Le Monde.fr |23.04.2012 à 14h54 Par Rémi Barroux


 

La progression de l'espérance de vie masque des réalités bien différentes. L'écart entre les femmes et les hommes était, en 2009, sur l'ensemble de l'Europe, de 5,9 ans (82,6 ans pour les femmes, 76,7 ans pour les hommes). Mais la dernière étude, publiée jeudi 19 avril par l'Institut national de la santé et de la recherche médicale (Inserm) et l'Institut national d'études démographiques (INED), apporte un éclairage particulier.

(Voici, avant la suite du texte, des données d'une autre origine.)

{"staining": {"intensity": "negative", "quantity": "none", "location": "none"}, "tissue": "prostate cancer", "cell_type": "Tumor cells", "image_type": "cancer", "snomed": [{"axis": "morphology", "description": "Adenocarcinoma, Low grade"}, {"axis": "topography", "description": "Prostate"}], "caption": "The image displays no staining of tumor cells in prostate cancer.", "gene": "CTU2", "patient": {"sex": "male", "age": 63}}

Cette étude, qui porte sur les 27 pays de l'Union européenne, s'intéresse à l'espérance de vie sans incapacité (EVSI), parfois appelée trompeusement "en bonne santé". Une notion définie par l'absence de maladie chronique et de limitation dans la vie courante (on peut être malade tout en continuant ses activités professionnelles et familiales). Et là, la différence entre femmes et hommes s'estompe. L'écart pour l'EVSI n'est plus alors que de 0,7 an (62 ans pour les femmes, 61,3 ans pour les hommes).

Jean-Marie Robine, directeur de recherche à l'Inserm, est l'auteur de cette étude. Il apporte un éclairage sur ces chiffres :

 

Votre étude fait apparaître d'importants écarts entre les pays européens pour ce qui est de l'espérance de vie sans incapacité. N'est-ce pas surprenant ?

Ces résultats nous ont beaucoup étonnés. Pour l'espérance de vie globale des femmes, on connaissait l'écart d'une dizaine d'années existant entre les deux extrêmes, la France et l'Espagne d'un côté (85,3 ans), la Bulgarie et la Lettonie de l'autre (respectivement 77,4 et 78,4 ans). Et, pour celle des hommes, la différence entre la Suède (79,6 ans) et l'Espagne (79 ans) et, au bas de l'échelle, les pays baltes, comme la Lituanie (68 ans) et la Lettonie (68,6 ans). Cette mesure, qui s'appuie sur la mortalité, est relativement simple.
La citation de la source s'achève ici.